I’ve seen a couple discussions about these classes and the performance issues when looking up a property via this style: state[IDs::name]. Is there an official word about the performance limitations of these classes? I’d guess that if it’s good enough for WaveForm/Tracktion, it should be good enough for the rest of us, but maybe the usage of these classes within Tracktion is such that the properties of the entire tree aren’t being updated every frame at 60fps.

What is the preferred data type to be used with ValueTree-related classes? Data that isn’t constantly changing? Data that only changes once per processBlock? Data that only changes when a GUI control receives some kind of interaction?

regarding the var class, it sure seems like a whoooooole lot of extra code to just read/write to a int/float/string/etc, which is what a lot of these ValueTree/ValueSource/etc classes are built around…


What is updating the entire tree at 60fps?

Performance will depend on a lot of things but probably mostly on how many properties a tree has because it will need to iterate the NamedValueSet until it finds the property.

It may look like a lot of code to set a primitive but it’s really just a few function calls that are relatively cheap. The underling var is a wrapper around a primitive.

There’s the listener updates that could be time consuming if you do time consuming things in there but there’s not really a way around that… If you’re interested in the value changing, you need to be notified somehow.

If you’re doing some kind of advanced visualisation, that probably doesn’t belong in the tree.

It’s really difficult to say without a concrete use case or profile trace.

I was looking at the source code to a .musicxml file from and even a 1-pager would result in a pretty massive valueTree. My own multi-page large ensemble scores result in musicxml files (they’re plaintext xml) that are greater than 1MB. So, if you’re scrolling around a score with a lot of staves/systems/elements or editing elements, the tree will be iterated quite often.

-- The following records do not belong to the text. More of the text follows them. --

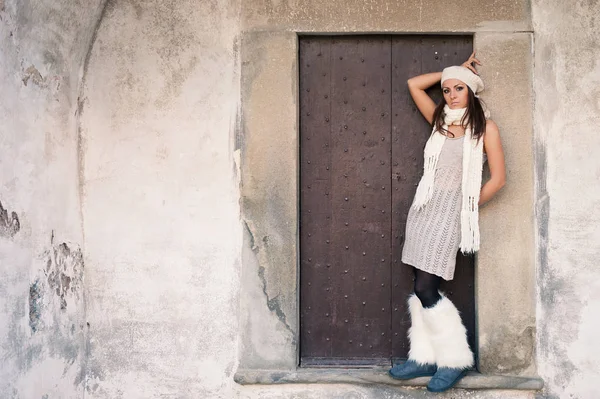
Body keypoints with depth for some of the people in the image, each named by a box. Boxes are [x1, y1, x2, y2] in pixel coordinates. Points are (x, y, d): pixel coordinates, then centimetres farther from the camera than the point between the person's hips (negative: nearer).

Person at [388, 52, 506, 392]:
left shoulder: (485, 126, -1)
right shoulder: (441, 121, 14)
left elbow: (498, 179, -5)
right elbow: (414, 84, 20)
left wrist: (468, 208, 1)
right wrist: (455, 70, 19)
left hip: (450, 210, -6)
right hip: (423, 206, 6)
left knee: (426, 289, -11)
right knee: (421, 289, 4)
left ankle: (456, 360, 2)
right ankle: (425, 358, 13)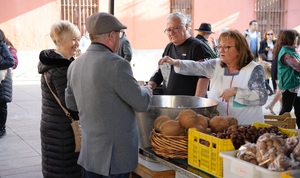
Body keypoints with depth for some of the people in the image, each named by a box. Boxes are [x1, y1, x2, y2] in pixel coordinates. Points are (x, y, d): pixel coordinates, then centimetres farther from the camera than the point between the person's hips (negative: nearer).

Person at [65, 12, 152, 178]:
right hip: (115, 153, -7)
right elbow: (142, 103, -13)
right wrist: (146, 90, 8)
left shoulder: (75, 65, 2)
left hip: (89, 150, 7)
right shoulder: (117, 64, -20)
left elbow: (70, 103, 14)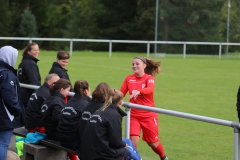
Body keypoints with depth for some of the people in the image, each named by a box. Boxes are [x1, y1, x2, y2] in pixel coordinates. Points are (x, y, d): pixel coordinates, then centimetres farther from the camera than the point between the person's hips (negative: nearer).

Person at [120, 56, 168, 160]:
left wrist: (139, 91, -49)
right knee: (133, 141, -16)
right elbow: (121, 93, -2)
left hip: (149, 116, -2)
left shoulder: (149, 78, -8)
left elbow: (150, 89, -29)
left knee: (153, 143, 10)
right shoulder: (129, 79, 1)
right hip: (134, 116, 2)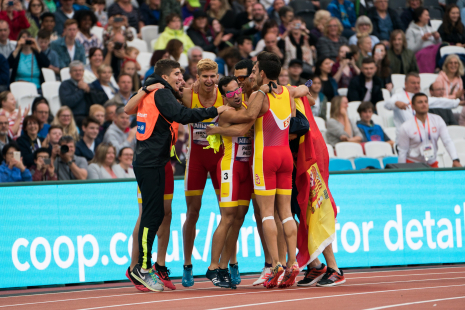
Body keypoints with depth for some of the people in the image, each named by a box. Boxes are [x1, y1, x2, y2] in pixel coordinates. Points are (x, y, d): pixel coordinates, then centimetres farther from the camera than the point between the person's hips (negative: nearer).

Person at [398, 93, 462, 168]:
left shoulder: (437, 120, -2)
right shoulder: (405, 127, -9)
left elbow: (448, 141, -8)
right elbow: (402, 152, -5)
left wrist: (455, 160, -21)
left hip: (432, 164, 3)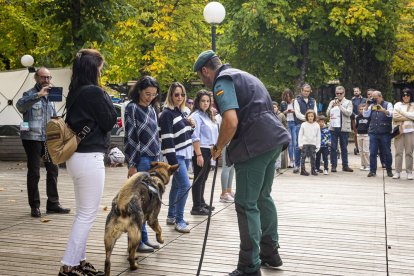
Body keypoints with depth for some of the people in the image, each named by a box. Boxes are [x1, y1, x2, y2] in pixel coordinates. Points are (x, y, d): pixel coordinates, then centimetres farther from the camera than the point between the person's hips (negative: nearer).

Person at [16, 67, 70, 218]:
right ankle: (34, 206, 9)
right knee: (34, 173, 0)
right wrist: (38, 95, -39)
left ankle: (53, 203, 16)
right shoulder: (30, 94, -6)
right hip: (32, 138, -6)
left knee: (53, 169, 7)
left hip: (48, 139, 6)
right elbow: (20, 105, -29)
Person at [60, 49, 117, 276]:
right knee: (87, 215, -2)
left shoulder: (75, 93, 11)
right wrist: (107, 99, 5)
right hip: (89, 158, -9)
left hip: (77, 156, 9)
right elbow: (109, 122, -8)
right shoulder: (94, 91, -15)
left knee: (82, 213, 16)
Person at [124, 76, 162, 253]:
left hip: (153, 160, 7)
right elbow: (129, 137, -10)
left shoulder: (151, 109, 15)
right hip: (141, 160, -7)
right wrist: (132, 165, -13)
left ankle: (144, 238, 17)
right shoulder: (132, 108, -6)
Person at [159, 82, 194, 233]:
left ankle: (171, 216, 24)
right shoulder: (166, 114, -13)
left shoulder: (180, 111, 13)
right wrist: (172, 161, -23)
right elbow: (167, 139, -19)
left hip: (185, 154, 8)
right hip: (176, 155, -8)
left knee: (176, 185, 14)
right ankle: (179, 221, -6)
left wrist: (191, 126, 1)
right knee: (185, 185, -13)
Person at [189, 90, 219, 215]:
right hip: (200, 150, -8)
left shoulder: (208, 115, 15)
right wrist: (199, 155, -22)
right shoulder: (196, 116, -11)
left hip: (209, 151, 8)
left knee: (204, 178, 15)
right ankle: (196, 207, 0)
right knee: (198, 179, -4)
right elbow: (195, 137, -17)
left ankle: (201, 202, 26)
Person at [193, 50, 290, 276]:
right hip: (273, 139, 10)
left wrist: (218, 147, -7)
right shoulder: (240, 75, 23)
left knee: (246, 205, -2)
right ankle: (270, 253, 32)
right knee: (263, 197, 21)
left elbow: (231, 122, -23)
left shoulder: (222, 82, -7)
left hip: (254, 145, -10)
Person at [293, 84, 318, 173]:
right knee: (298, 146, -3)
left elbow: (315, 113, 9)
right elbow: (297, 114, -5)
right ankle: (297, 165, 3)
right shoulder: (297, 100, 4)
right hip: (300, 125, -3)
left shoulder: (313, 101, 16)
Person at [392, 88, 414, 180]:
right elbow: (395, 116, -4)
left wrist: (403, 113, -5)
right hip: (399, 131, 1)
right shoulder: (397, 105, 11)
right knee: (398, 152, 0)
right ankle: (397, 172, 4)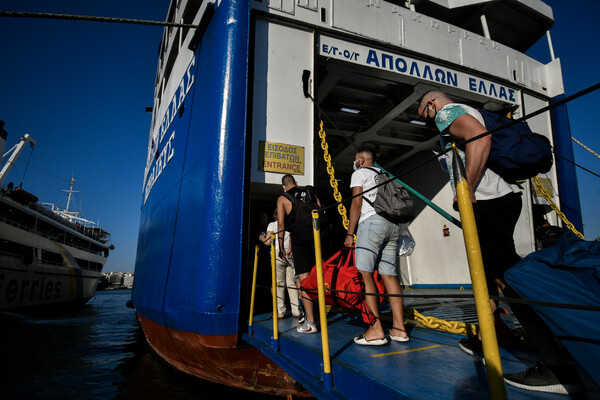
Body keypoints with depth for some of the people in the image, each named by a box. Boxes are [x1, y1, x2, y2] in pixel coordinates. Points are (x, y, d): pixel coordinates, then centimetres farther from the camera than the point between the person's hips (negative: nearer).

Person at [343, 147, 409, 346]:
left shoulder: (359, 174, 8)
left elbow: (356, 204, -2)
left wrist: (350, 233, -4)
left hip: (372, 222, -7)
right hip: (393, 224, 8)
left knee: (364, 273, -10)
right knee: (389, 274, 5)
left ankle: (376, 330, -16)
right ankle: (399, 328, 3)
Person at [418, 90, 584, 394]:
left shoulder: (447, 111, -2)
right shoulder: (464, 112, 28)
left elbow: (480, 136, -23)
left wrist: (466, 191, -21)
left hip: (487, 201, -11)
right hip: (504, 196, 11)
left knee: (509, 276, -10)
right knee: (488, 271, 15)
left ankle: (558, 367, -6)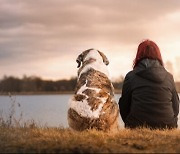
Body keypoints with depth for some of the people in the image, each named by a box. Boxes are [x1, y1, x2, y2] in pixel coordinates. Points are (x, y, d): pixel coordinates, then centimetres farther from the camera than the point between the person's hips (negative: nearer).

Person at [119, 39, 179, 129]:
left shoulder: (131, 77, 0)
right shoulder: (169, 77, 7)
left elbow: (124, 107, 7)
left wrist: (131, 125, 22)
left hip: (137, 128, -2)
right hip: (166, 127, 2)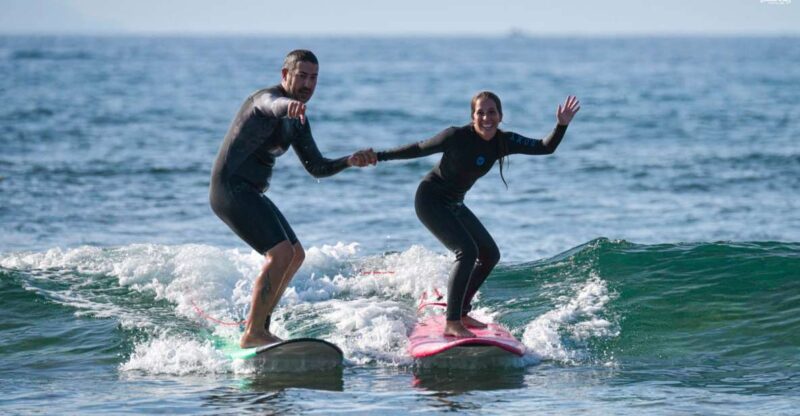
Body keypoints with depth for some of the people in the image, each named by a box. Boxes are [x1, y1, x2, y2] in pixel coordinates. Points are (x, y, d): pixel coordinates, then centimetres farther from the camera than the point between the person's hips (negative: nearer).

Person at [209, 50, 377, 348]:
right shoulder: (267, 98, -14)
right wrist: (288, 105, -66)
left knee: (296, 255, 16)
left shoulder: (296, 120, 15)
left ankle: (257, 325, 22)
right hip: (231, 189, -11)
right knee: (280, 253, -22)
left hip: (250, 194, 11)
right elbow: (273, 106, -42)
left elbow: (317, 167, 15)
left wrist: (351, 161, -2)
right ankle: (253, 334, -19)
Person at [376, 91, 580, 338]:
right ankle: (452, 324, -24)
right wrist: (380, 157, -11)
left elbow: (546, 148, -9)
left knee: (490, 255, 12)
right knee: (467, 251, -23)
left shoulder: (504, 142, -8)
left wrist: (562, 125, -24)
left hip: (454, 205, 8)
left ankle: (461, 312, 23)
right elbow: (420, 149, -14)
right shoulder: (458, 137, -24)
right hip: (430, 200, -8)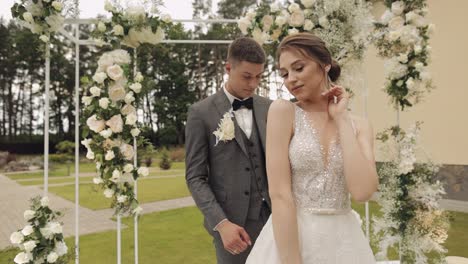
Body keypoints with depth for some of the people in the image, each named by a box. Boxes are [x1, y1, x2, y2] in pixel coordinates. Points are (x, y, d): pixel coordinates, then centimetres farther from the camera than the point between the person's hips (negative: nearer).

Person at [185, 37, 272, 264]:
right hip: (233, 221, -3)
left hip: (275, 216, 4)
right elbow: (195, 177, -6)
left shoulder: (270, 108, 7)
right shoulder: (201, 113, -4)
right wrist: (221, 223, -16)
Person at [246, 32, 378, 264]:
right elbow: (279, 195, -16)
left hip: (343, 241, 3)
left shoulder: (358, 125, 1)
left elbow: (362, 191, -16)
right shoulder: (282, 111, -9)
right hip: (288, 238, -3)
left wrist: (341, 119, -11)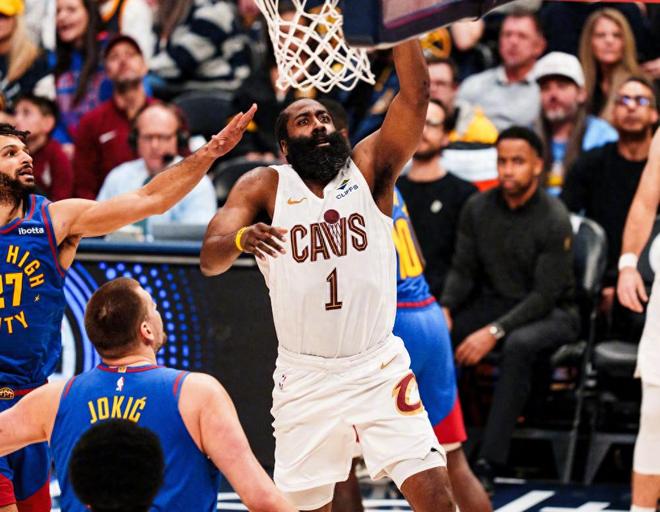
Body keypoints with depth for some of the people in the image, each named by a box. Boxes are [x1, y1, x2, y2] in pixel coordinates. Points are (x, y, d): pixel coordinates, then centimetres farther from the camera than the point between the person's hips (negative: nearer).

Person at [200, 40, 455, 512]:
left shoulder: (369, 168, 0)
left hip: (379, 369, 0)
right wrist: (242, 239, -34)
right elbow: (210, 260, -11)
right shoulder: (264, 186, 0)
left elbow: (416, 96, -13)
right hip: (305, 379, 0)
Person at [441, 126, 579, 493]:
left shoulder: (553, 220, -17)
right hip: (493, 302, 5)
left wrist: (494, 332, -29)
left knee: (518, 345, -39)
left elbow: (545, 296, -19)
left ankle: (488, 464, -38)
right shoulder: (478, 208, 0)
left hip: (550, 313, -5)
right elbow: (463, 270, 4)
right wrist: (445, 309, -17)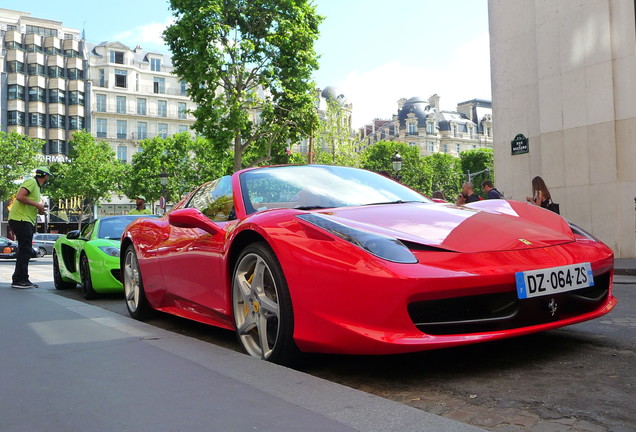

So, what is the ideal use-case for valueTree/Source/etc? data that doesn’t mutate very often? “Very often” meaning once every 16.667ms… i.e. you probably wouldn’t use a ValueTree to represent the way all points points that define vertices for a Path change over time in an animation

Well if you’re simply reading the data (like in most cases, especially for music notation), I would probably cache the data somehow either using a CachedValue<SomeNotationType> or I would use the ValueTreeObjectList I presented to have a set of concrete objects to use.

In the music notation example, I can’t see what would be updated at 60fps? Surely when you add a note that simply adds a tree? The parent then drawing that section can simply repaint itself? If you need this to be quicker, use a ValueTreeObjectList so you have a concrete bunch of objects.

In Waveform we use some properties that are constantly updating, modulating parameter values or the view start/end positions when scrolling etc. and these work fine.

You probably could get away with all path points stored to a tree and animate them but to be honest if you’re doing something like this you’ll probably have an object which represents the path, some kind of UI object running on a timer updating the path and then drawing it. When you hit save, you can flush the state of the path object to the tree, either in XML node form or simply as a blob of binary data (e.g. Path::writePathToStream or Path::toString).

Animations are a bit of a different use case as they’re not really the model’s state, they’re some kind of extrapolation of it. Think about saving and restoring the above gif. What does it mean? What would you expect to load when you started the app? Would it be halfway through? If so, how does the app know what frame to play next?
It’s probably better to think about it in terms of some “starting data”, then have a time animate that and display it.

Also, don’t worry too much about size, when you start dealing with plugins, multiple megabytes is not unusual for their state. It’s more about the frequency of updates and what you do in response to those. That’s why using async updaters etc. is worthwhile as I discussed in my talk.